Again he awoke, more hours afterwards, with still the impenetrable darkness all around him, and with still the dazed blankness of memory and the inability to recall who or what he was, yet with now through all his density of mind some feeble glimmering of humanity working in his brain. Some hazy idea coursing through that brain and suggesting that he was a thing that had life in it, that he had not only just begun to exist, but, instead, had been existing heretofore. That he was a creature not used to lying paralyzed and helpless here, but, on the contrary, one full of action.

Memory was beginning to assert itself! Though, even as it did so, he slept again, went off once more into oblivion.

At last, awakening for the fourth time, with the terrible thirst gone, he awoke also to life and reason. A little longer--after lying still in the darkness--he recalled the fact that his name was Andrew Vause.

After that the rest was easy, indeed, too easy; for, with this clue to aid him, the whole of the past surged up in such huge waves of remembrance that they almost served to engulf memory altogether, That past rushed in upon him, recollections crowded swift and fast upon his mind and hurtled one another away; gradually he remembered all. All! The passage from the mountain slope to the roof; the meeting with Marion Wyatt; the still unexplained reasons why this English girl should be a prisoner here in the Lorrainer's house; the attempted escape; the fight and his defeat. But, beyond and after that, only the blank occasioned by his insensibility--and now this black impenetrable darkness!

Where was he? He must know that!
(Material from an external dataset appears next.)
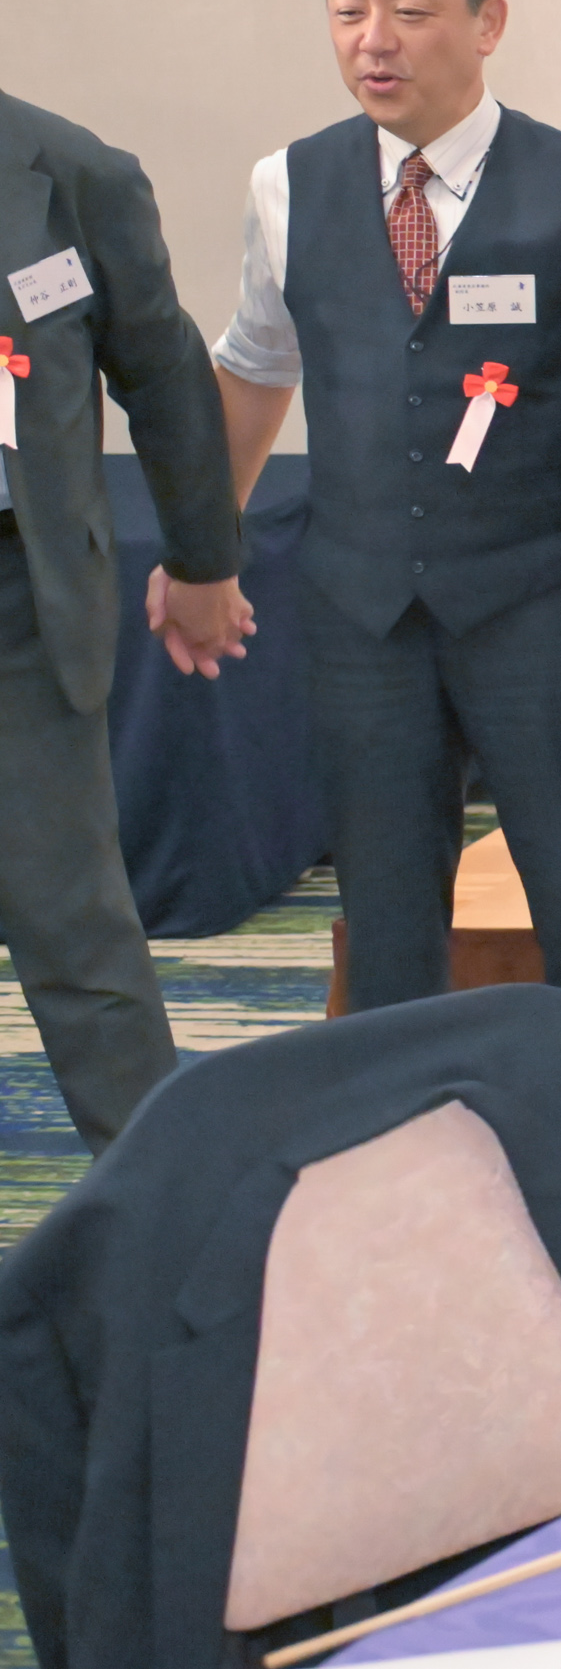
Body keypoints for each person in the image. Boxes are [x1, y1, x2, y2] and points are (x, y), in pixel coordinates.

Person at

Always a man of action, and with the promptings to action still working in him, all wounded as he was, he made, therefore, an attempt to rise, but found that attempt useless. His leg was attached by a chain to something at the foot of where he lay, a chain that, as he moved the leg, hung heavily upon it above the ankle and clasped it tight. He was a prisoner. That much was certain But what else?

His hands, which were free--though the right still caused him great pain when he endeavoured to move it--told him he lay close above a floor upon some stretched-out rug or skin; his other senses revealed to him that he was in some large, vast place into which the air entered freely; a damp, cold air, too, that blew upon his face, yet was grateful since it cooled the fever that raged within him still. But that was all; he could discover nothing further, could, from where he was, touch nothing beyond the bare boards around him, excepting only the vessel which he had some time previously--he could not recollect whether it was an hour or a day ago!--drunk from. No more.

Yet now, lying there--half dozing sometimes; sometimes forgetful of everything and recalling next each incident as it had happened and in its proper sequence, as well as with strange clearness--it seemed that a sound broke on his ears. A sound as of one who slowly mounted some steps, or stairs. A footstep that came nearer each time it fell. And, suddenly, as he lay listening, wondering if, with this approaching footfall, his doom approached too, if he was now to pay with his life for the entrance into his enemy's house, a light sparkled in his eyes from a slight distance, then blazed full into them, and a woman carrying a lanthorn in her hand stood before him. A woman who had mounted some steps close by him, and thus entered the place in which he lay. By the light of that lanthorn he recognized where he was namely, the garret beneath the roof of the mansion of Bois-le-Vaux!

She held the lanthorn high above her head, peering down at him under its rays for some time as though scrutinizing the great form stretched before her, and, perhaps, did not see that his eyes were open and looking at her from under his long and much dishevelled hair as curiously as she regarded him. Whereby he had time and opportunity for observing what manner of woman this was who stood there.

She was no longer young, that he saw from the great streaks of grey which mingled with her hair, that once must have been as raven black as his own was now; was, indeed, a woman of about fifty years of age. Yet no man could regard her and fail to observe that she must also once have been beautiful, though with a beauty spoilt and marred by the workings of strong passions within--sensual passions, as testified by the full thick lips and large gleaming eyes--which even now shone with a strange, fierce brightness!--cruel, vindictive passions, as shown by the manner in which those lips closed tightly together; by the broad jaw, and by the perpendicular line between the eyes, which caused a frown to be always upon her face.

Fixing her glance at last full on him she saw he was awake and conscious, and, so seeing, moved the lanthorn a little and peered under it into his eyes. Then she spoke, while as she did so her features either assumed a cynical smile or seemed, in the flickering light of the lamp, to assume it.